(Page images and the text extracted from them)
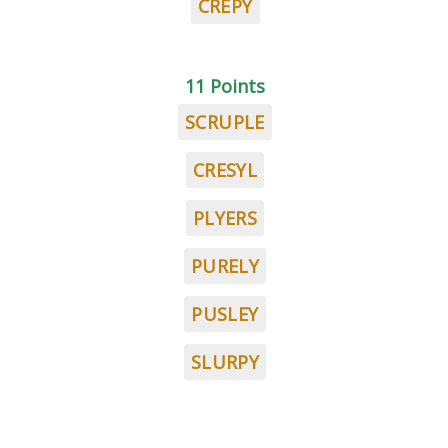
CREPY
11 Points
SCRUPLE
CRESYL
PLYERS
PURELY
PUSLEY
SLURPY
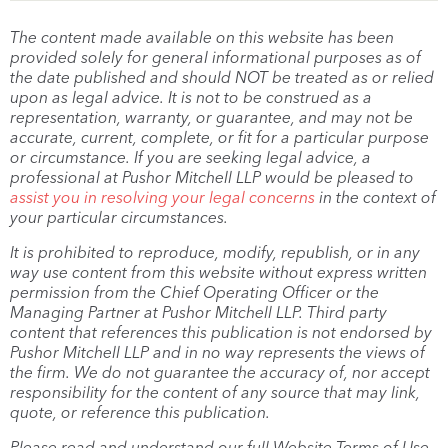
The content made available on this website has been
provided solely for general informational purposes as of
the date published and should NOT be treated as or relied
upon as legal advice. It is not to be construed as a
representation, warranty, or guarantee, and may not be
accurate, current, complete, or fit for a particular purpose
or circumstance. If you are seeking legal advice, a
professional at Pushor Mitchell LLP would be pleased to
assist you in resolving your legal concerns
in the context of
your particular circumstances.
It is prohibited to reproduce, modify, republish, or in any
way use content from this website without express written
permission from the Chief Operating Officer or the
Managing Partner at Pushor Mitchell LLP. Third party
content that references this publication is not endorsed by
Pushor Mitchell LLP and in no way represents the views of
the firm. We do not guarantee the accuracy of, nor accept
responsibility for the content of any source that may link,
quote, or reference this publication.
Please read and understand our full Website Terms of Use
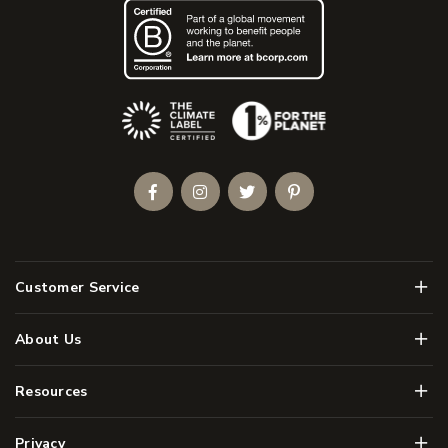
(Opens an external site)
Facebook
Instagram
Twitter
Pinterest
Men
Customer Service
Men
About Us
Men
Resources
Men
Privacy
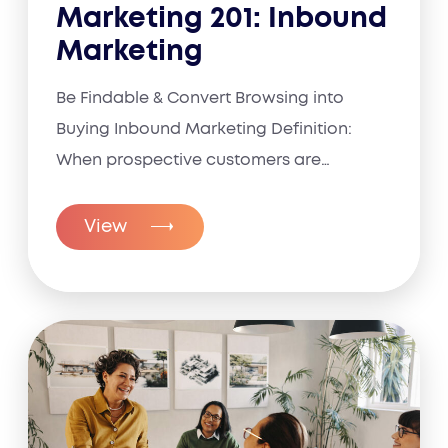
Marketing 201: Inbound
Marketing
Be Findable & Convert Browsing into
Buying Inbound Marketing Definition:
When prospective customers are
already...
View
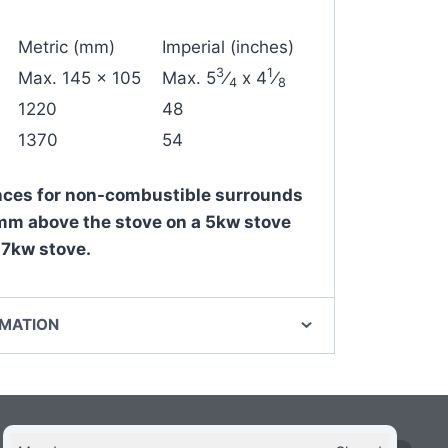
Metric (mm)
Imperial (inches)
3
1
Max. 145 x 105
Max. 5
⁄
x 4
⁄
4
8
1220
48
1370
54
ces for non-combustible surrounds
m above the stove on a 5kw stove
7kw stove.
RMATION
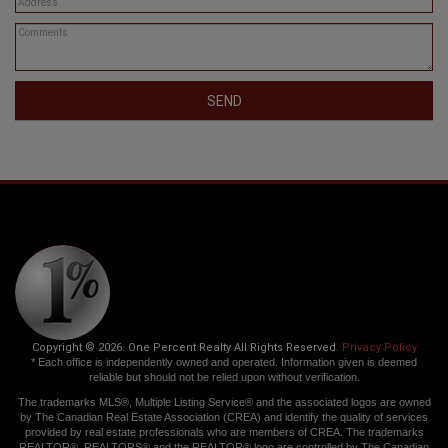
SEND
Copyright © 2026. One Percent Realty All Rights Reserved.
Privacy Policy
* Each office is independently owned and operated. Information given is deemed
reliable but should not be relied upon without verification.
The trademarks MLS®, Multiple Listing Service® and the associated logos are owned
by The Canadian Real Estate Association (CREA) and identify the quality of services
provided by real estate professionals who are members of CREA. The trademarks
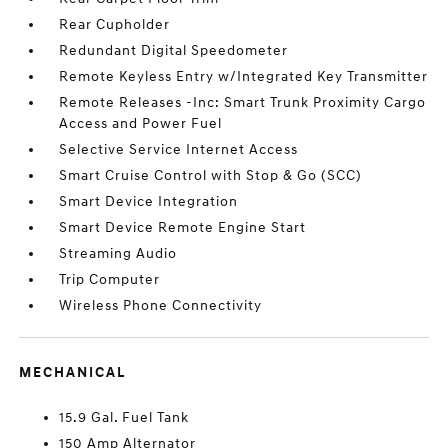
Rear Cupholder
Redundant Digital Speedometer
Remote Keyless Entry w/Integrated Key Transmitter
Remote Releases -Inc: Smart Trunk Proximity Cargo
Access and Power Fuel
Selective Service Internet Access
Smart Cruise Control with Stop & Go (SCC)
Smart Device Integration
Smart Device Remote Engine Start
Streaming Audio
Trip Computer
Wireless Phone Connectivity
MECHANICAL
15.9 Gal. Fuel Tank
150 Amp Alternator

■ Task statement:
Write out the lines from the one containing "Metric (mm)" through the one containing "provided by real", including both, exactly as they appear. Leave the pictures out.

■ Response:
Metric (mm)
Imperial (inches)
3
1
Max. 145 x 105
Max. 5
⁄
x 4
⁄
4
8
1220
48
1370
54
ces for non-combustible surrounds
m above the stove on a 5kw stove
7kw stove.
RMATION
SEND
Copyright © 2026. One Percent Realty All Rights Reserved.
Privacy Policy
* Each office is independently owned and operated. Information given is deemed
reliable but should not be relied upon without verification.
The trademarks MLS®, Multiple Listing Service® and the associated logos are owned
by The Canadian Real Estate Association (CREA) and identify the quality of services
provided by real estate professionals who are members of CREA. The trademarks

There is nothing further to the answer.